The Shiite militia Hezbollah is designated as a terrorist group by Israel, the United States and other countries. The month-long war began when Israel responded to Hezbollah's kidnapping of two Israeli soldiers with heavy bombardment in Lebanon's south. The brief war was by any calculation extremely damaging: estimates differ, but over 1,200 Lebanese were killed (there is dispute over how many of these were civilians, and how many were Hezbollah fighters), and around 150 Israelis (soldiers and about 40 civilians) were killed. Over half a million civilians were displaced from their homes in southern Lebanon, and any Israelis left their homes, fearing attack, during the hostilities.

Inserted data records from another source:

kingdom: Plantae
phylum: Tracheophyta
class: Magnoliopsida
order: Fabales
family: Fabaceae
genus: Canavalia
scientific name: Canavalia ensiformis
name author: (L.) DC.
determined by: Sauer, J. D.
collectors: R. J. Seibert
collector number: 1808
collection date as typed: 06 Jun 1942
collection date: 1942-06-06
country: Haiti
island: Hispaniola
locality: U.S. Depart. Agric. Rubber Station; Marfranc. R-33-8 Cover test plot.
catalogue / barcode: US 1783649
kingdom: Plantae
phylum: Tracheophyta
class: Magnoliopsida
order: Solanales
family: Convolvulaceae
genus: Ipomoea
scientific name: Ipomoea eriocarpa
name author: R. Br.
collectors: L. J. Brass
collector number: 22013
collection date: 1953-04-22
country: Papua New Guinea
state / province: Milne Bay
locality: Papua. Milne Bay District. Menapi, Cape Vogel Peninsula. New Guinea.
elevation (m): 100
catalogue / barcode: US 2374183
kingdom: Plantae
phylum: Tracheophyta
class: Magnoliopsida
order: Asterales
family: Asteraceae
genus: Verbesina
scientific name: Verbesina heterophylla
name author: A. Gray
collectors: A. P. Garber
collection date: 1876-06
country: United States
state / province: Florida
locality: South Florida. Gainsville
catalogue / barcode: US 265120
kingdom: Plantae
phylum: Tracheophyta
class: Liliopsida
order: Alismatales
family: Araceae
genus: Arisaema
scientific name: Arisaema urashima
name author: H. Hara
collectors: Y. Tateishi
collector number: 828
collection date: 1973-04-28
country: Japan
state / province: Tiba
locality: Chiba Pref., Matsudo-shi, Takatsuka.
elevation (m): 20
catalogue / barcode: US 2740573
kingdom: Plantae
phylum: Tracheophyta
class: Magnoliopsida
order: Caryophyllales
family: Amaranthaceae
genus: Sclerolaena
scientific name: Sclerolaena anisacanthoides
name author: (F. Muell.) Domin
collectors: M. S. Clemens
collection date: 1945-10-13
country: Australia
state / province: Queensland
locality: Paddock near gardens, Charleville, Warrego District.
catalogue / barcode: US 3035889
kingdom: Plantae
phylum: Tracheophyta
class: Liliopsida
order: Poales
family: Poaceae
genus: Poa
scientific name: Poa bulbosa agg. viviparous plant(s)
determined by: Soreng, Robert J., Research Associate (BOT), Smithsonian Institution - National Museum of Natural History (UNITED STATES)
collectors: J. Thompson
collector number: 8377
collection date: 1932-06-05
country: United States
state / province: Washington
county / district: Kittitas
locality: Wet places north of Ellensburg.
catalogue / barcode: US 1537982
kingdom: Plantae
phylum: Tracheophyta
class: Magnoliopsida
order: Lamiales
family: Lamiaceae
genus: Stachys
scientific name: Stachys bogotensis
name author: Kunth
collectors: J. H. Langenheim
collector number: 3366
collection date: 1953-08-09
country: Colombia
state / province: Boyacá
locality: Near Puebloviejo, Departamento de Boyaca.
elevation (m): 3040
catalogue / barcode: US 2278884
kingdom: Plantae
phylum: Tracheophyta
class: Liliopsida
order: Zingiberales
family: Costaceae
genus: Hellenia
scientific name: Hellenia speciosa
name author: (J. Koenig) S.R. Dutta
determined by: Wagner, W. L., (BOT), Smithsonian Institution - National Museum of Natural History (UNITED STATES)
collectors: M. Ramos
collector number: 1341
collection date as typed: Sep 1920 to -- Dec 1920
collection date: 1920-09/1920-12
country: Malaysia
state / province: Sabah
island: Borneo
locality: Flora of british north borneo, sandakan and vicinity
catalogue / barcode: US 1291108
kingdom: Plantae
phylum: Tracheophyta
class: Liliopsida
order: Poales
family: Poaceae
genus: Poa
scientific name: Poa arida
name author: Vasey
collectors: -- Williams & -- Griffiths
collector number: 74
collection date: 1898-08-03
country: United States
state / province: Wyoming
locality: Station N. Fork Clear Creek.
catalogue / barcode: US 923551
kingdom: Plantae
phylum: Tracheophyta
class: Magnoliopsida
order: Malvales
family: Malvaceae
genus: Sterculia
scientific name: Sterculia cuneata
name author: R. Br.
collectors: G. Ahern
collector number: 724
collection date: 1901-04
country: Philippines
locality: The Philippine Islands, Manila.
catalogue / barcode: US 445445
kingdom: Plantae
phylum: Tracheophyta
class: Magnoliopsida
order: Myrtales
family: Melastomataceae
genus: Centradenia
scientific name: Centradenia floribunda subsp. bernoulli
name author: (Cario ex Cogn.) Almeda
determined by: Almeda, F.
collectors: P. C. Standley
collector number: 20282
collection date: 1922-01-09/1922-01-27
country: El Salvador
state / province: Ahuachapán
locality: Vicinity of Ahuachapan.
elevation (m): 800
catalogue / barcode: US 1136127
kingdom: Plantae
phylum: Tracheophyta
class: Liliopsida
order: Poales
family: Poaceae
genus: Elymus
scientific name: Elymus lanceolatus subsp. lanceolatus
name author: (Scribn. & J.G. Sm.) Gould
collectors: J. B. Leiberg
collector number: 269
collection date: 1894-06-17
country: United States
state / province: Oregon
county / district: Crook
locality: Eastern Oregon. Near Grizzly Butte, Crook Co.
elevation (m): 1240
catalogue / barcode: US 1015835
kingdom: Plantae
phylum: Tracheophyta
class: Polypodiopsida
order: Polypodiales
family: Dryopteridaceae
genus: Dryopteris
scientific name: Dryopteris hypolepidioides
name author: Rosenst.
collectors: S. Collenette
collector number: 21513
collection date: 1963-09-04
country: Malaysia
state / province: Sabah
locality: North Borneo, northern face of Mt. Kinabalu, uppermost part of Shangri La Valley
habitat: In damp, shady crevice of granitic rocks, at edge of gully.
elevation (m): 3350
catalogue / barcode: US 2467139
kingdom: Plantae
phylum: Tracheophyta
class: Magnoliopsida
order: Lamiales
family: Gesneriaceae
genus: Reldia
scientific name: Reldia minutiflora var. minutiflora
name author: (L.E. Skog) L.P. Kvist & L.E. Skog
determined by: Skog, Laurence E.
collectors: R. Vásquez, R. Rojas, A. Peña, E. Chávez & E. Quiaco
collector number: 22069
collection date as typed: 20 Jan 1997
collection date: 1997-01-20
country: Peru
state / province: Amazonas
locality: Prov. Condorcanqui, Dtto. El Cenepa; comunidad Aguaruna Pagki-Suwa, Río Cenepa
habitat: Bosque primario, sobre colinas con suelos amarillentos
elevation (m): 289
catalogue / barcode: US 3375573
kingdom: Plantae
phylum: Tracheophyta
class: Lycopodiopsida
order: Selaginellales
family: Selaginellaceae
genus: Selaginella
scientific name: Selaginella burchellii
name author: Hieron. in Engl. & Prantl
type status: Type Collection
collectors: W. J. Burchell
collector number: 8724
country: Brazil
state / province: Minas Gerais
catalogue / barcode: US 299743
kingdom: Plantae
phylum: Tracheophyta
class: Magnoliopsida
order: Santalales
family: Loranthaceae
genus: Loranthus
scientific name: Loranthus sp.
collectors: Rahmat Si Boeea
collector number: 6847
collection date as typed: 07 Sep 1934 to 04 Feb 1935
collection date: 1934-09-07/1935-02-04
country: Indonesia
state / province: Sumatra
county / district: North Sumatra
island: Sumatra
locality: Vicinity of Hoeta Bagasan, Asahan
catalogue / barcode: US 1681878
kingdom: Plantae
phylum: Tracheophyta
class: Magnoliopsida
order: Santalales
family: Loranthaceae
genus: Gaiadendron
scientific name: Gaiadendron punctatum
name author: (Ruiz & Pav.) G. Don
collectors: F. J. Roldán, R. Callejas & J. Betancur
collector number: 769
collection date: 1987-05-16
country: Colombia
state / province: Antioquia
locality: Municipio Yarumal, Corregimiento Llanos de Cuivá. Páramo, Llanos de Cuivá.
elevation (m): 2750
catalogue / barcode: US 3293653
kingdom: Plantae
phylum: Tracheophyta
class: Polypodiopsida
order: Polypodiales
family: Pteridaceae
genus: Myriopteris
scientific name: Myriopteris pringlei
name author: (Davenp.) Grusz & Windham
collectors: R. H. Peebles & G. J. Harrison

By "errors," Halutz means a failure to choose an effective tactic that would counter the thousands of Katyusha rockets Hezbollah fired over the Israeli border. Instead, a broader and more powerful attack that included bombing the Beirut airport and other key state infrastructures helped escalate, rather than resolve, the military conflict.
The expansion of the conflict produced broad anger among the Lebanese and widened its symbolic power in ways that ultimately helped, rather than hurt, Hezbollah. According to Halutz, the Israeli army also faced some internal resistance "on moral grounds" to attacking Lebanese villages.
Even in short retrospect, it's possible to see how the Israel-Hezbollah war of last July reflects broader trends in international conflict between states and non-state groups, and possibly the end of conventional war as we know it. Overwhelming force not only fails in such situations, it tends to backfire. In the case of Israel and Hezbollah, Israel's massive force produced widespread repugnance among non-Shiite Lebanese, and helped raise the war's stakes, as well as Hezbollah's international profile. At the same time, the ethical tenor of the times, and perhaps the knowledge that some media is always watching, will make soldiers continue to resist engaging civilians in military conflict—so simply ordering an army to invade villages is out too.
I'm by nature an optimist, so I can't help seeing this state of affairs as an opportunity for our century to rethink cross-border conflict, and continue the search for political, social and less violent approaches to its resolution. We'll probably have to rethink what "resolution" means as well, since decisive wins will inevitably elude all combatants, as both Israel and Hezbollah have discovered.